People do lose weight on high-protein, low-carbohydrate diets, though the weight loss is due to water loss and reduced calories, not to lower insulin levels as the authors claim. Even so, nutrition experts do not recommend these diets. First, the weight loss is difficult to maintain over the long term. Second, there is some evidence that these diets may increase the risk of coronary heart disease (CHD) and kidney damage—conditions for which people with diabetes are already at high risk.

Weight Loss Is Difficult To Maintain

High-protein, low-carbohydrate diets may produce greater weight loss than other diets. But this weight loss is mostly water—rather than fat—and weight is quickly regained when you go off the diet. Why? A decreased intake of carbohydrates depletes carbohydrate stores in your body, and the water associated with these stores is released from the body. When you start eating carbohydrates again, the water returns. In addition, because high-protein, low-carbohydrate diets restrict food choices, people cannot follow these diets for long periods of time, and the lost weight is ultimately regained.

Increased Risk of Coronary Heart Disease

Diets high in protein tend to be high in fat, particularly saturated fat. For example, the Atkins diet and Protein Power provide about 20% to 25% of calories from saturated fat. In comparison, the American Diabetes Association recommends that less than 10% of calories come from this type of fat.

Diets high in saturated fat can raise blood cholesterol levels, which in turn increase the risk of CHD. In a study of the Atkins diet, published in the Journal of the American Dietetic Association in September 1980, people who followed the diet for eight weeks experienced an increase in blood cholesterol levels, even though they had lost weight. (Weight loss is known to decrease cholesterol levels.) In a more recent study in the October 2000 issue of the Journal of the American College of Nutrition, researchers calculated that long-term use of the Atkins diet would result in a 25% increase in blood cholesterol levels, which translates to an increased risk of CHD of more than 50%.

High-protein, low-carbohydrate diets can also increase your risk of CHD because they tend to be low in fiber, owing to the restrictions on fruits, vegetables, and grains.
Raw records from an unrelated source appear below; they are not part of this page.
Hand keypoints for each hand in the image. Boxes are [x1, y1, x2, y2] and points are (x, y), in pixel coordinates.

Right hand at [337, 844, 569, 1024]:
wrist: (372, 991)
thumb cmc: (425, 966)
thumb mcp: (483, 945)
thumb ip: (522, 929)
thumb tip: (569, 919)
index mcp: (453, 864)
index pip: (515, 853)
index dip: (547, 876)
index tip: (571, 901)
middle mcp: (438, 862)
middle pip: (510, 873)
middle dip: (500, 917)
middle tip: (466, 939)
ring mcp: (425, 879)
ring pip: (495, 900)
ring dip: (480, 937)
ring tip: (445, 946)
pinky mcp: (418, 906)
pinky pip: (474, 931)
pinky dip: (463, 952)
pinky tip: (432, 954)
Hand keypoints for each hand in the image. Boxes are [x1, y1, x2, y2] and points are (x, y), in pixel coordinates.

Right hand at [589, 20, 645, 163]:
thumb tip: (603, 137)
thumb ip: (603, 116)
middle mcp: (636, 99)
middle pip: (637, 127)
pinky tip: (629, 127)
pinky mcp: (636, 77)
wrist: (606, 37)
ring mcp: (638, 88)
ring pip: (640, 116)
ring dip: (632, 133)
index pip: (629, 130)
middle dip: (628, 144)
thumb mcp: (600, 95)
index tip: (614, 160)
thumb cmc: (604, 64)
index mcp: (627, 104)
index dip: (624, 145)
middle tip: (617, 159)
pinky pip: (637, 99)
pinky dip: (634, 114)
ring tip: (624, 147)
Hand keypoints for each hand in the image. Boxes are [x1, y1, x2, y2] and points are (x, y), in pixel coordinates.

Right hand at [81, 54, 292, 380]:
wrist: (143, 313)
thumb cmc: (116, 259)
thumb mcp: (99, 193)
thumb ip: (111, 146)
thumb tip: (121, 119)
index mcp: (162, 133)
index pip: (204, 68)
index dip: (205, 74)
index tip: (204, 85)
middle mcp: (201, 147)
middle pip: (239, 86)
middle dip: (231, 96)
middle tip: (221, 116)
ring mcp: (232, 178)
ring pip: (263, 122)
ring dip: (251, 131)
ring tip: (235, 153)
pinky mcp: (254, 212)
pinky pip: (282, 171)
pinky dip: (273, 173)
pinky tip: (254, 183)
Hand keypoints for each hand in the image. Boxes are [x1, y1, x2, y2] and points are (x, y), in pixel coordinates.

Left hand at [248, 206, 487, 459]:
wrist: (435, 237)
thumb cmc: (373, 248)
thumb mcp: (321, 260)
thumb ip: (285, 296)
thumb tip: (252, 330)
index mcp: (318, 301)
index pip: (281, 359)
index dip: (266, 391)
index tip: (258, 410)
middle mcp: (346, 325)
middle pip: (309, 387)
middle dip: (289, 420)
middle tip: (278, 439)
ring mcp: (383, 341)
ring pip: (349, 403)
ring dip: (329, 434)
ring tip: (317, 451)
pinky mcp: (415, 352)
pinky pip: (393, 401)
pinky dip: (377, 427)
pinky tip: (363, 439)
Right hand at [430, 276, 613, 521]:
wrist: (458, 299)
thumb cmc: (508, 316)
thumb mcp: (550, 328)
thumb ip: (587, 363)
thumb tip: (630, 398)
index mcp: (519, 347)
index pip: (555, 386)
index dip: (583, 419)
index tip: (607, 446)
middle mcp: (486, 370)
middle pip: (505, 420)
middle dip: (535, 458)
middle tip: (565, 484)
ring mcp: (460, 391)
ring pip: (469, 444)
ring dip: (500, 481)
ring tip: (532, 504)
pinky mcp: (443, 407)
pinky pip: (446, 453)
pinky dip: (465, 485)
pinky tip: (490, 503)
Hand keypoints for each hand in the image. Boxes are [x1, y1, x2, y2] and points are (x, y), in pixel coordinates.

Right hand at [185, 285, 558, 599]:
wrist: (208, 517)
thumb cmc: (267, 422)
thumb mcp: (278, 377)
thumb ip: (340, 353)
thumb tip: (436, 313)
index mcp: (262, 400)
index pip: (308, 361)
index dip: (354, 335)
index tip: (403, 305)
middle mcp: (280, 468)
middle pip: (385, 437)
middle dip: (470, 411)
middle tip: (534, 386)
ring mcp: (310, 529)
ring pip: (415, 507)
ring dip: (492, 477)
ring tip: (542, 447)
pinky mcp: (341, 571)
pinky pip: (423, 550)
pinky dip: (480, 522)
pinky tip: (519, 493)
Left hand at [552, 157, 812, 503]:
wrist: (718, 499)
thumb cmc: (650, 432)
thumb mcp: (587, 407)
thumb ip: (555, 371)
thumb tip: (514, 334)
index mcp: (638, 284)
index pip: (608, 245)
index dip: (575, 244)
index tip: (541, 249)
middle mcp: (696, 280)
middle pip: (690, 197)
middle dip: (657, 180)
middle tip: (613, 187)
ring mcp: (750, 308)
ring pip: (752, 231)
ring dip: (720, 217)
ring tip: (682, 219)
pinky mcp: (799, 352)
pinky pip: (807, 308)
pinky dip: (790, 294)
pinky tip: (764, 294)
While the American Diabetes Association recommends 20 to 35 g of fiber per day, the Atkins diet and Protein Power supply only 5 to 10 g. Research shows that foods high in soluble fiber, such as oat bran, legumes, and apples, can decrease cholesterol levels and protect against CHD.

Increased Risk of Kidney Dysfunction

The American Diabetes Association recommends that people with diabetes consume no more than 20% of calories from protein. High-protein, low-carbohydrate diets exceed these recommendations: Protein makes up 35% of the calories in the Atkins diet and Protein Power, and 28% of the calories in Sugar Busters and The Zone. Such high levels of protein may increase the risk of kidney damage in people with diabetes and exacerbate existing kidney disease.

Another way that high-protein, low-carbohydrate diets may cause kidney problems is through a process called ketosis. Ketosis, which occurs when you do not eat enough carbohydrates, results in the production of acidic substances known as ketones that may build up in the bloodstream in people with type 1 diabetes. This can lead to a diabetic emergency known as diabetic ketoacidosis.

The Best Weight Loss Plan

The best way to lose weight—and to keep it off—is not to look for a “quick fix” but to make lifestyle changes that involve reducing the total number of calories you eat while increasing your level of physical activity. Remember, it is excess calories, not excess carbohydrates, that make you fat.

So eat a variety of foods to ensure that you get all the essential nutrients that your body needs. By choosing foods that are higher in carbohydrates and fiber and lower in fat, you can also improve blood glucose control and decrease your risk of CHD and kidney damage.